After it comes out of the oven, pat it dry really good with some paper
towels and liberally coat it with fresh crushed black pepper on both
sides. Smash the pepper into the meat so it will stick.

Spread the meat out on the dehydrator racks and set the machine to
155 degrees. You should have some good jerky in 4-8 hours (depending
on how thick the meat was, how much humidity in the air, and how
much juice you soaked up when it came out of the oven). make sure
you rotate the trays.

let me know how it turned out! Since jerky goes for about $25-$30
a pound and up, the price of the dehydrator ($40 Wal mart) will quickly
be absorbed, plus it's fun!

MEGABITE
[email protected]


----------



## MEGABITE (May 21, 2004)

Made some more this past weekend (friends gobbling it up). DEFINITELY cut the meat WITH THE GRAIN!

MEGABITE


----------



## herefishy (Jul 9, 2004)

To save yourself some time in the future, you might be able to get the butcher to slice it for you at the market. I've had mine at kroger sute some sirloin real thin for me. Sounds good, gonna have to give it a try sometime.


----------



## Gary (May 21, 2004)

*Bro*

Ive gotta try that. Im a beef jerky freak. How much was the dehydrator?


----------



## Blue Water Ho (May 21, 2004)

Thats funny you said this, I just found my dehydator and thought to myself { Im gonna make jerky this weekend}. Thanks for the recipie, Illgive it a whirl.......................later,Dave


----------



## StinkBait (May 31, 2004)

Also, you can buy Hi-Mountain seasonings/cure at Bass Pro. Its the best premade i have found so far. So no one uses any cure, just baking? They say the cure keeps it from spoiling during the couple of hours that the meat sits at a temprature between room temp and 155d. I received a dehydrator for christmas, i have made at least 50#'s (raw meat) of jerky. I absolutely love the thing, i have coworkers here at work that i occasionally sell to for 15$ a pound. I like the process of making the jerky and i am not out to make money because i sell so little, all said and done i wlk away with about 5-6$ in my pocket


----------



## MEGABITE (May 21, 2004)

The Dehydrator is $39.95 at Wal-Mart. You may have to experiment with the recipe until
you get it like you like it. That's what I did. Here's a good site with more info...

http://www.greatjerky.com/beefjerkyrecipes.html

Tell me how it turned out, or better yet, bring some to the gatherings! hehe

MEGA


----------



## VJER (May 21, 2004)

*Jerky recipe...*

My jerky recipe is as follows:

1 bottle Liquid Smoke
Refill the bottle with with soy sause and add
2-3 Tbls Tiger Sause (advailable at Krogers)
2 Tlbs Worhchestershire Sause
Garlic Salt
Course Ground Black Pepper
Cayanne Pepper (Optional)

I like to use Eye of Round when it is on sale. Very lean and consistant sized slices. I will use anything on sale that is lean. As someone said earlier, Krogers will slice your meat for you. I have them use a 15 setting on their slicer. It is less than a 1/4" in thickness. 3 1/2lbs of meat will make one dried pound of jerky.

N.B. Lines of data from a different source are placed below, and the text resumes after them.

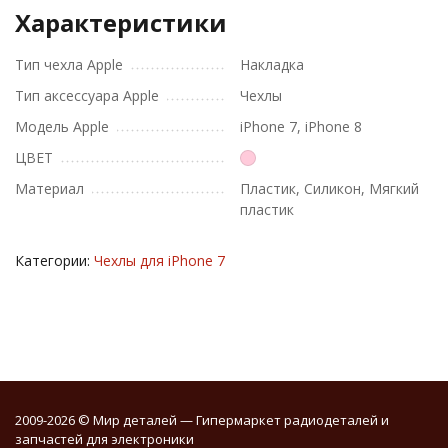
Характеристики
Тип чехла Apple
Накладка
Тип аксессуара Apple
Чехлы
Модель Apple
iPhone 7, iPhone 8
ЦВЕТ
Материал
Пластик, Силикон, Мягкий
пластик
Категории:
Чехлы для iPhone 7
2009-2026 © Мир деталей — Гипермаркет радиодеталей и
запчастей для электроники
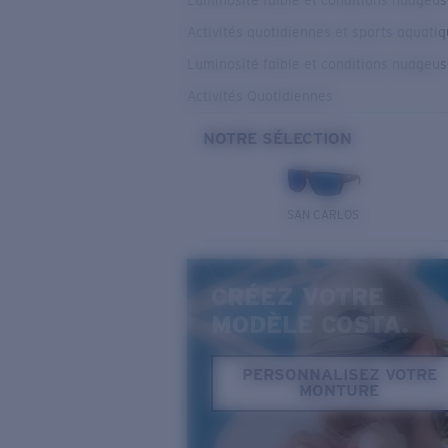
Luminosité faible et conditions nuageu
Activités quotidiennes et sports aquati
Luminosité faible et conditions nuageu
Activités Quotidiennes
NOTRE SÉLECTION
SAN CARLOS
CRÉEZ VOTRE
MODÈLE COSTA.
PERSONNALISEZ VOTRE
MONTURE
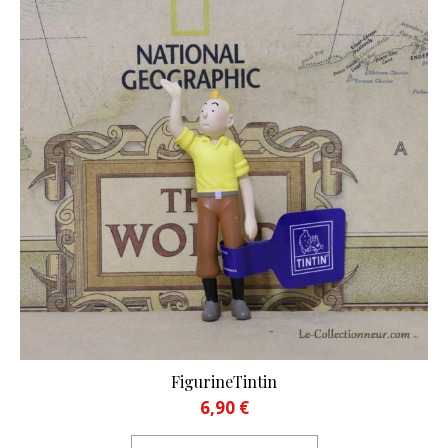
FigurineTintin
6,90
€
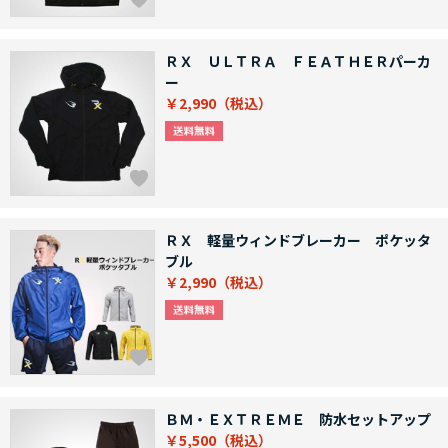
ＲＸ ＵＬＴＲＡ ＦＥＡＴＨＥＲパーカ
ー
￥2,990
ＲＸ 軽量ウィンドブレーカー ポケッタ
ブル
￥2,990
ＢＭ・ＥＸＴＲＥＭＥ 防水セットアップ
￥5,500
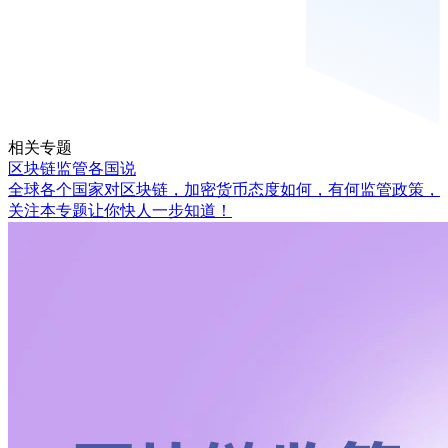
相关专题
区块链监管各国说
全球各个国家对区块链，加密货币态度如何，有何监管政策，
关注本专题让你快人一步知道！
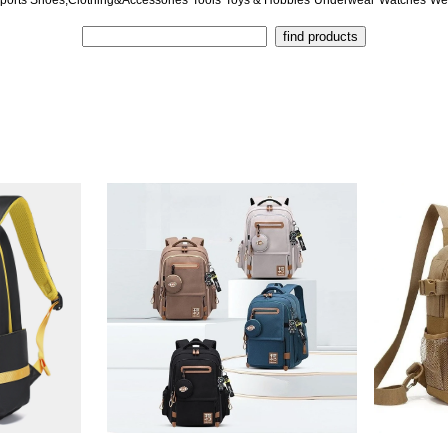
ports Shoes,Clothing&Accessories
Tools
Toys & Hobbies
Underwear
Watches
We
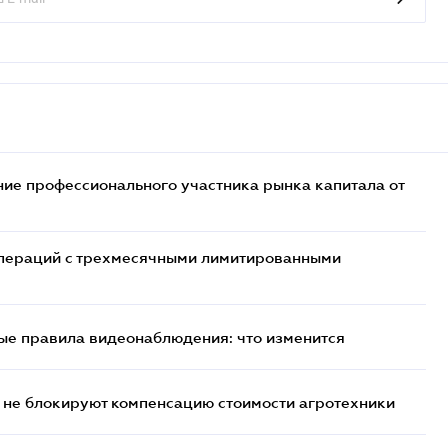
ие профессионального участника рынка капитала от
 операций с трехмесячными лимитированными
ые правила видеонаблюдения: что изменится
 не блокируют компенсацию стоимости агротехники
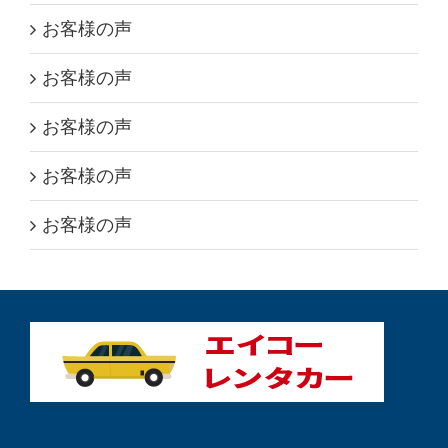
お客様の声
お客様の声
お客様の声
お客様の声
お客様の声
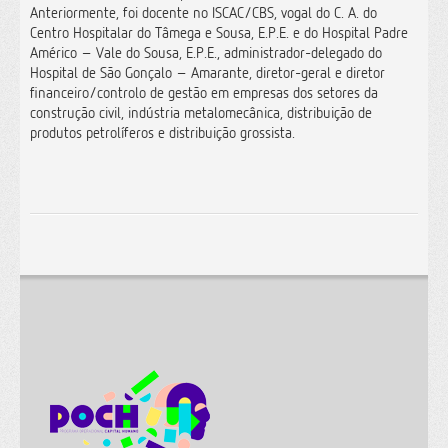
Anteriormente, foi docente no ISCAC/CBS, vogal do C. A. do
Centro Hospitalar do Tâmega e Sousa, E.P.E. e do Hospital Padre
Américo – Vale do Sousa, E.P.E., administrador-delegado do
Hospital de São Gonçalo – Amarante, diretor-geral e diretor
financeiro/controlo de gestão em empresas dos setores da
construção civil, indústria metalomecânica, distribuição de
produtos petrolíferos e distribuição grossista.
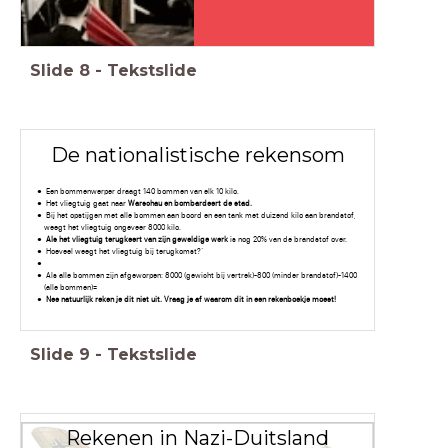
Slide
8
-
Tekstslide
De nationalistische rekensom
Een bommenwerper draagt 140 bommen van elk 10 kilo.
Het vliegtuig gaat naar
Warschau en bombardeert de stad.
Bij het opstijgen met alle bommen aan boord en een tank met duizend kilo aan brandstof,
weegt het vliegtuig ongeveer 8000 kilo.
Als het vliegtuig terugkeert van zijn geweldige werk
is nog 20% van de brandstof over.
Hoeveel weegt het vliegtuig bij terugkomst?’
Als alle bommen zijn afgeworpen: 8000 (gewicht bij vertrek)-800 (minder brandstof)-1400
(alle bommen)=
Nee natuurlijk reken je dit niet uit. Vraag je af waarom dit in een rekenboekje moest!
Slide
9
-
Tekstslide
Rekenen in Nazi-Duitsland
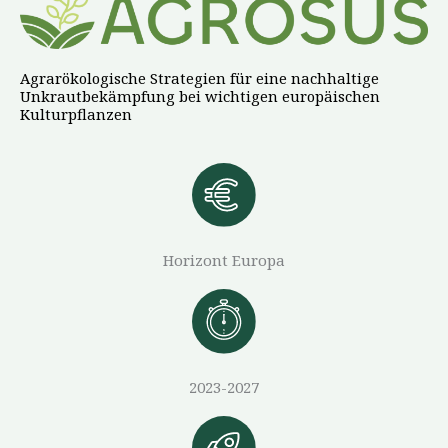
Agrarökologische Strategien für eine nachhaltige
Unkrautbekämpfung bei wichtigen europäischen
Kulturpflanzen
Horizont Europa
2023-2027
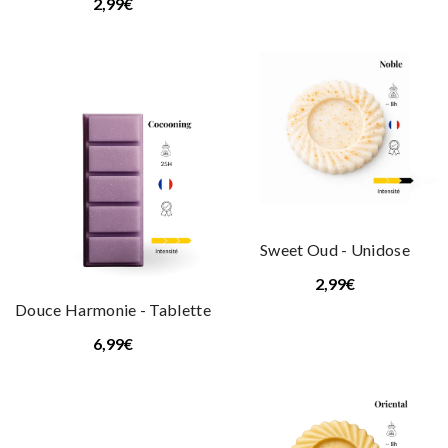
2,99€
Sweet Oud - Unidose
2,99€
Douce Harmonie - Tablette
6,99€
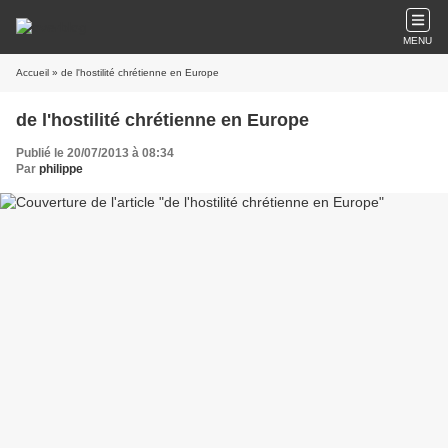
MENU
Accueil
» de l'hostilité chrétienne en Europe
de l'hostilité chrétienne en Europe
Publié le 20/07/2013 à 08:34
Par
philippe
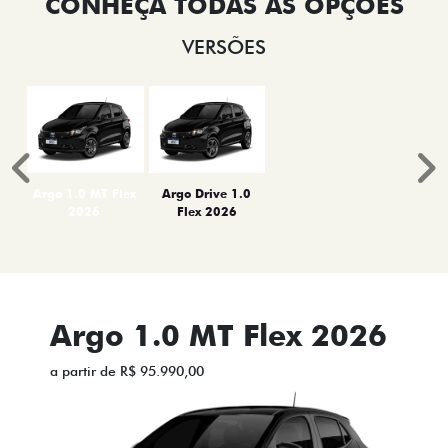
VERSÕES
Anterior
P
Argo 1.0 MT Flex
Argo Drive 1.0
2026
Flex 2026
Argo 1.0 MT Flex 2026
a partir de R$ 95.990,00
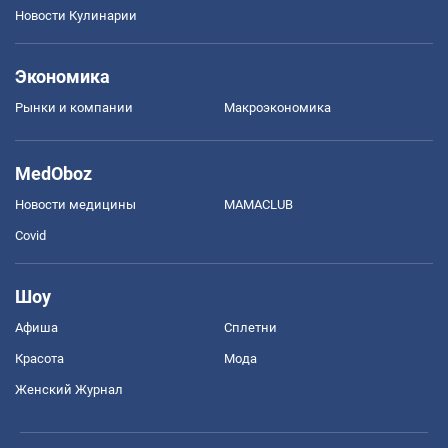
Новости Кулинарии
Экономика
Рынки и компании
Mакроэкономика
MedOboz
Новости медицины
MAMACLUB
Covid
Шоу
Афиша
Сплетни
Красота
Мода
Женский Журнал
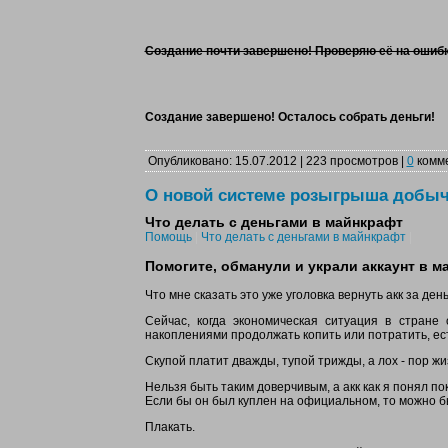
Создание почти завершено! Проверяю её на ошибк
Создание завершено! Осталось собрать деньги!
Опубликовано: 15.07.2012 | 223 просмотров |
0
комм
О новой системе розыгрыша добы
Что делать с деньгами в майнкрафт
Помощь
|
Что делать с деньгами в майнкрафт
|
Помогите, обманули и украли аккаунт в м
Что мне сказать это уже уголовка вернуть акк за день
Сейчас, когда экономическая ситуация в стране
накоплениями продолжать копить или потратить, ес
Скупой платит дважды, тупой трижды, а лох - пор жиз
Нельзя быть таким доверчивым, а акк как я понял по
Если бы он был куплен на официальном, то можно б
Плакать.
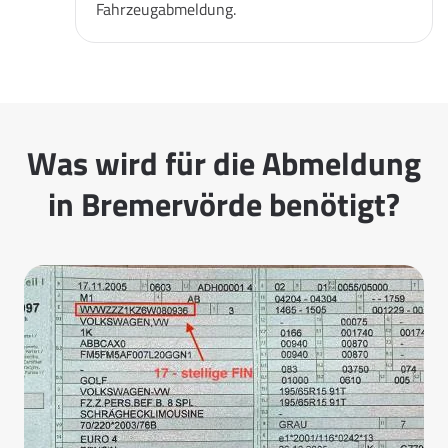
Fahrzeugabmeldung.
Was wird für die Abmeldung
in Bremervörde benötigt?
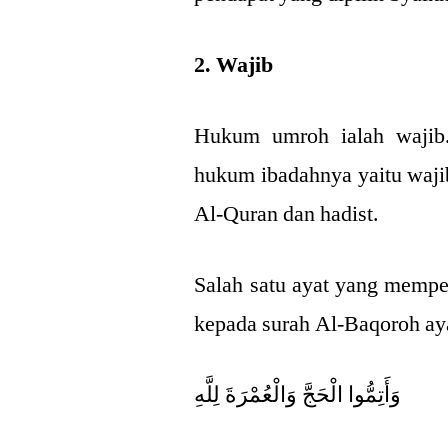
2. Wajib
Hukum umroh ialah wajib.
hukum ibadahnya yaitu wajib
Al-Quran dan hadist.
Salah satu ayat yang memp
kepada surah Al-Baqoroh ay
وَأَتِمُّوا الْحَجَّ وَالْعُمْرَةَ لِلَّهِ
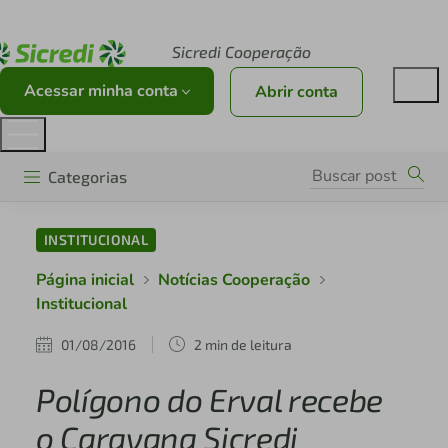
Acesse sicredi.com.br
Sicredi Cooperação
Acessar minha conta
Abrir conta
Categorias
INSTITUCIONAL
Página inicial
Notícias Cooperação
Institucional
01/08/2016
2 min de leitura
Polígono do Erval recebe
o Caravana Sicredi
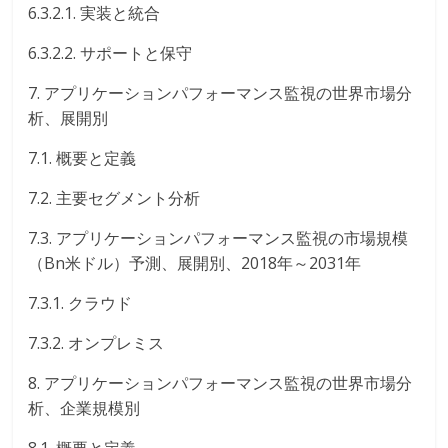
6.3.2.1. 実装と統合
6.3.2.2. サポートと保守
7. アプリケーションパフォーマンス監視の世界市場分
析、展開別
7.1. 概要と定義
7.2. 主要セグメント分析
7.3. アプリケーションパフォーマンス監視の市場規模
（Bn米ドル）予測、展開別、2018年～2031年
7.3.1. クラウド
7.3.2. オンプレミス
8. アプリケーションパフォーマンス監視の世界市場分
析、企業規模別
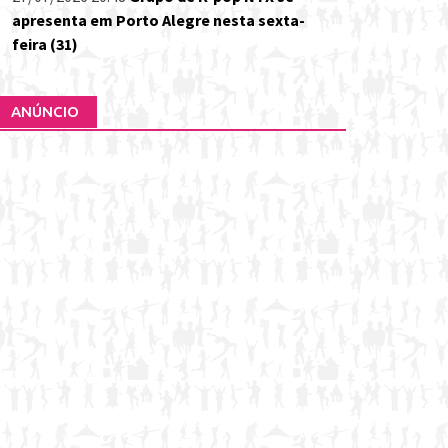
apresenta em Porto Alegre nesta sexta-
feira (31)
ANÚNCIO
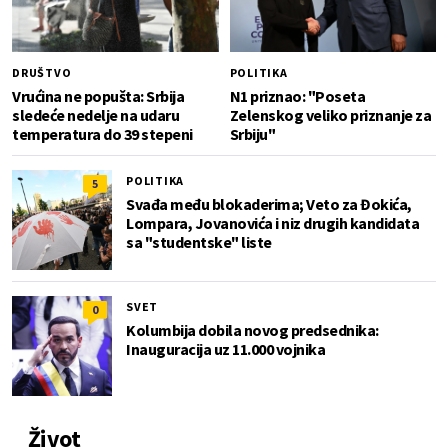
DRUŠTVO
POLITIKA
Vrućina ne popušta: Srbija
N1 priznao: "Poseta
sledeće nedelje na udaru
Zelenskog veliko priznanje za
temperatura do 39 stepeni
Srbiju"
POLITIKA
5
Svađa među blokaderima; Veto za Đokića,
Lompara, Jovanovića i niz drugih kandidata
sa "studentske" liste
SVET
0
Kolumbija dobila novog predsednika:
Inauguracija uz 11.000 vojnika
Život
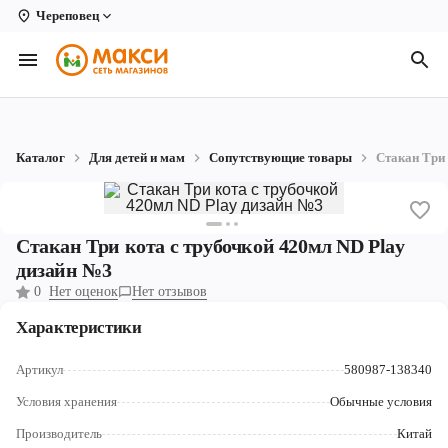
Череповец
Вологда
Архангельск
Великий Устюг
Каталог
Для детей и мам
Сопутствующие товары
Стакан Три 
Киров
Кирово-Чепецк
Стакан Три кота с трубочкой 420мл ND Play
Коряжма
дизайн №3
0
Нет оценок
Нет отзывов
Котлас
Характеристики
Новодвинск
Артикул
580987-138340
Рыбинск
Условия хранения
Обычные условия
Северодвинск
Производитель
Китай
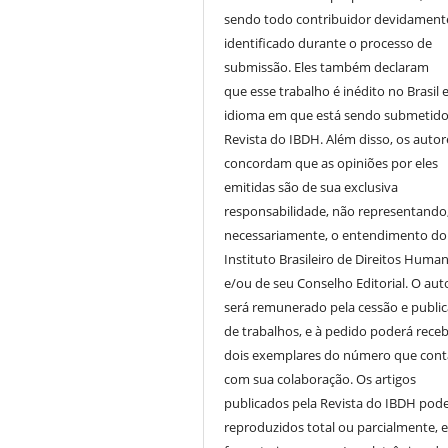
sendo todo contribuidor devidament
identificado durante o processo de
submissão. Eles também declaram
que esse trabalho é inédito no Brasil 
idioma em que está sendo submetido
Revista do IBDH. Além disso, os autor
concordam que as opiniões por eles
emitidas são de sua exclusiva
responsabilidade, não representando
necessariamente, o entendimento do
Instituto Brasileiro de Direitos Huma
e/ou de seu Conselho Editorial. O aut
será remunerado pela cessão e publi
de trabalhos, e à pedido poderá receb
dois exemplares do número que cont
com sua colaboração. Os artigos
publicados pela Revista do IBDH pod
reproduzidos total ou parcialmente, 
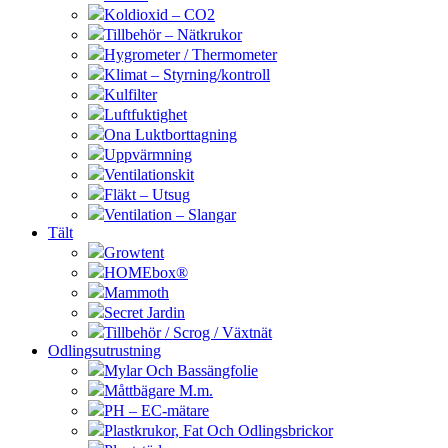
Koldioxid – CO2
Tillbehör – Nätkrukor
Hygrometer / Thermometer
Klimat – Styrning/kontroll
Kulfilter
Luftfuktighet
Ona Luktborttagning
Uppvärmning
Ventilationskit
Fläkt – Utsug
Ventilation – Slangar
Tält
Growtent
HOMEbox®
Mammoth
Secret Jardin
Tillbehör / Scrog / Växtnät
Odlingsutrustning
Mylar Och Bassängfolie
Måttbägare M.m.
PH – EC-mätare
Plastkrukor, Fat Och Odlingsbrickor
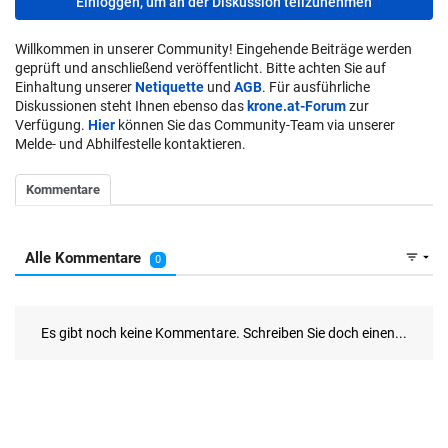
Einloggen, um an der Diskussion teilzunehmen
Willkommen in unserer Community! Eingehende Beiträge werden
geprüft und anschließend veröffentlicht. Bitte achten Sie auf
Einhaltung unserer
Netiquette
und
AGB
. Für ausführliche
Diskussionen steht Ihnen ebenso das
krone.at-Forum
zur
Verfügung.
Hier
können Sie das Community-Team via unserer
Melde- und Abhilfestelle kontaktieren.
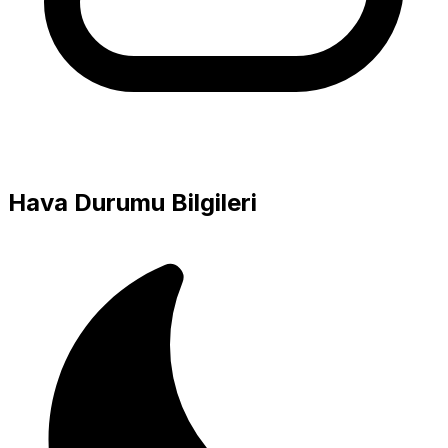
Hava Durumu Bilgileri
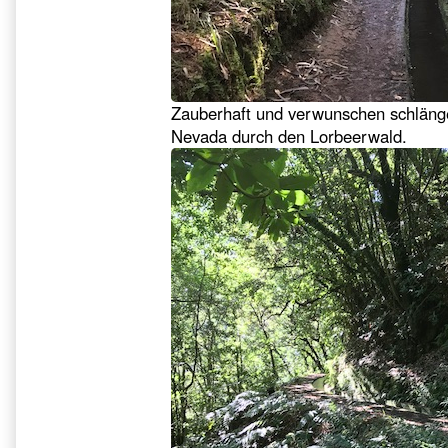
Zauberhaft und verwunschen schlänge
Nevada durch den Lorbeerwald.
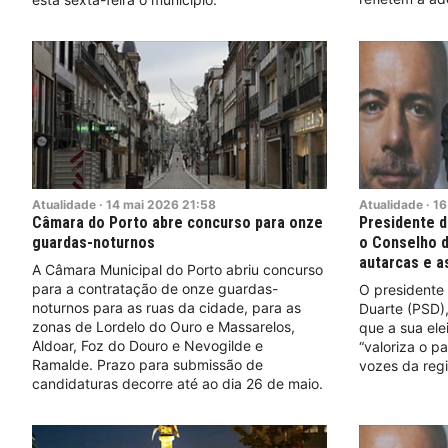
Atualidade
·
14
mai
2026
21:58
Atualidade
·
16
Câmara do Porto abre concurso para onze
Presidente d
guardas-noturnos
o Conselho d
autarcas e a
A Câmara Municipal do Porto abriu concurso
para a contratação de onze guardas-
O presidente
noturnos para as ruas da cidade, para as
Duarte (PSD),
zonas de Lordelo do Ouro e Massarelos,
que a sua ele
Aldoar, Foz do Douro e Nevogilde e
“valoriza o p
Ramalde. Prazo para submissão de
vozes da regi
candidaturas decorre até ao dia 26 de maio.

After mixing all the liquids, I place my meat in the mixture and let it soak for no more than 20 minutes. I get my trays ready and start placing the meat on the trays. After placing the meat on the trays, I sprinkle on the garlic salt and course ground black pepper. For those who like it even hotter, I will use the cayanne pepper.

I always use the max setting on the dehydrator and let it go for 8hrs or so, rotating the trays every hour unless I have fewer than 5 trays, then it is every 2 hours. I have been making jerky for about 5 years or so and have (so far...knock on wood) never had a problem with bad product.

Try this method along with any of the others and you will that overnight marinating is not necessary. Also, wear some kind of glove, or you will smell your hands for a couple of days, especially when you go to sleep...LOL


----------